Pour un plugin existant, vous pouvez effectuer les actions suivantes : vous pouvez le désactiver ; dans ce cas, il reste sur le site, mais le script l’ignore complètement et toutes ses actions sur les fichiers sont suspendues. Vous pouvez le mettre à jour vers une version plus récente, si elle existe. Vous pouvez télécharger le plugin sur votre ordinateur afin de l’installer sur un autre site. Le fichier lui-même est téléchargé au format XML, et ce XML contient la description de toutes les actions. En pratique, un plugin est donc un fichier XML qui peut être installé sur un site via le panneau d’administration.
Voyons maintenant le téléversement d’un plugin déjà prêt sur le site. Vous pouvez téléverser et installer sur votre site un plugin déjà prêt. Lorsque vous cliquez sur le bouton correspondant, vous pouvez soit téléverser un fichier XML contenant le plugin, soit une archive ZIP avec le plugin. Cela permet de créer des plugins très complexes contenant un grand nombre de fichiers supplémentaires, tant graphiques que PHP. Par exemple, pour ne pas décrire toutes les actions directement dans le plugin, il est possible de créer des fichiers supplémentaires et de les regrouper dans une archive en les répartissant à de nouveaux emplacements. Il faut cependant savoir que l’archive ne peut contenir que des fichiers PHP qui ne font pas partie de la distribution, c’est-à-dire uniquement vos fichiers supplémentaires. Si l’archive contient des fichiers inclus dans la distribution, ce téléversement sera bloqué. La modification des fichiers standards doit être décrite directement dans le plugin. Le fichier XML du plugin doit en outre se trouver à la racine de l’archive.

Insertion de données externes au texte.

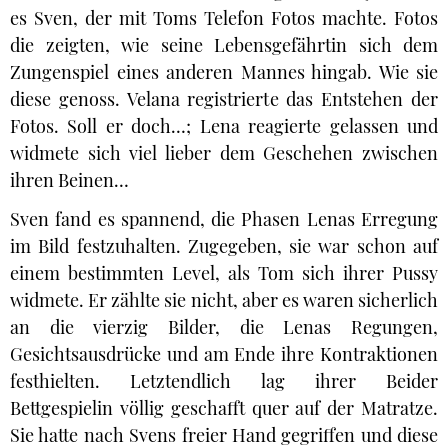
es Sven, der mit Toms Telefon Fotos machte. Fotos
die zeigten, wie seine Lebensgefährtin sich dem
Zungenspiel eines anderen Mannes hingab. Wie sie
diese genoss. Velana registrierte das Entstehen der
Fotos. Soll er doch…; Lena reagierte gelassen und
widmete sich viel lieber dem Geschehen zwischen
ihren Beinen…
Sven fand es spannend, die Phasen Lenas Erregung
im Bild festzuhalten. Zugegeben, sie war schon auf
einem bestimmten Level, als Tom sich ihrer Pussy
widmete. Er zählte sie nicht, aber es waren sicherlich
an die vierzig Bilder, die Lenas Regungen,
Gesichtsausdrücke und am Ende ihre Kontraktionen
festhielten. Letztendlich lag ihrer Beider
Bettgespielin völlig geschafft quer auf der Matratze.
Sie hatte nach Svens freier Hand gegriffen und diese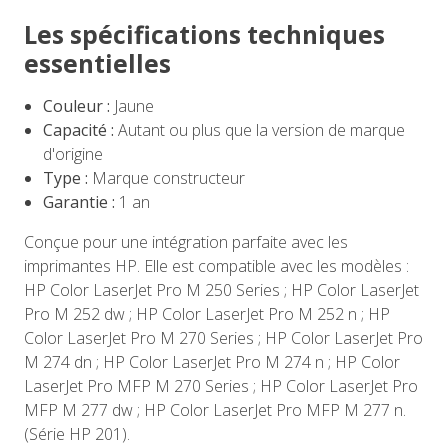
Les spécifications techniques
essentielles
Couleur :
Jaune
Capacité :
Autant ou plus que la version de marque
d'origine
Type :
Marque constructeur
Garantie :
1 an
Conçue pour une intégration parfaite avec les
imprimantes HP. Elle est compatible avec les modèles :
HP Color LaserJet Pro M 250 Series ; HP Color LaserJet
Pro M 252 dw ; HP Color LaserJet Pro M 252 n ; HP
Color LaserJet Pro M 270 Series ; HP Color LaserJet Pro
M 274 dn ; HP Color LaserJet Pro M 274 n ; HP Color
LaserJet Pro MFP M 270 Series ; HP Color LaserJet Pro
MFP M 277 dw ; HP Color LaserJet Pro MFP M 277 n.
(Série HP 201).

Si vous téléversez une archive contenant un plugin et que DataLife Engine ne dispose pas des droits d’écriture sur les fichiers contenus dans cette archive, il demandera automatiquement les accès FTP nécessaires pour la téléverser. Si ces accès ne sont pas nécessaires, tout sera copié automatiquement sans eux. Ces accès ne seront conservés nulle part et seront automatiquement supprimés dès qu’ils ne seront plus nécessaires.
Le système de gestion des plugins dispose également d’un système intégré de journalisation des erreurs de plugin. Si une action sur des fichiers ne peut pas être exécutée ou si des erreurs se produisent, vous pourrez facilement les voir et les corriger. Cela est par exemple très pratique si votre plugin n’est pas compatible avec une future version de DLE : vous le verrez immédiatement et pourrez adapter le plugin rapidement.
Pour les plugins, il est possible d’utiliser dans le nom du plugin, sa description et ses notes les balises [lang=X] Texte [/lang]. Elles affichent le texte selon la langue utilisée par l’utilisateur dans le panneau d’administration, où X est le code ISO de la langue du pack linguistique. Vous pouvez ainsi afficher le nom et les notes dans différentes langues. Par exemple, la balise [lang=ru]Texte en russe[/lang] affichera ce texte si l’utilisateur utilise le russe, tandis que [lang=en]English Text[/lang] l’affichera si l’utilisateur utilise l’anglais.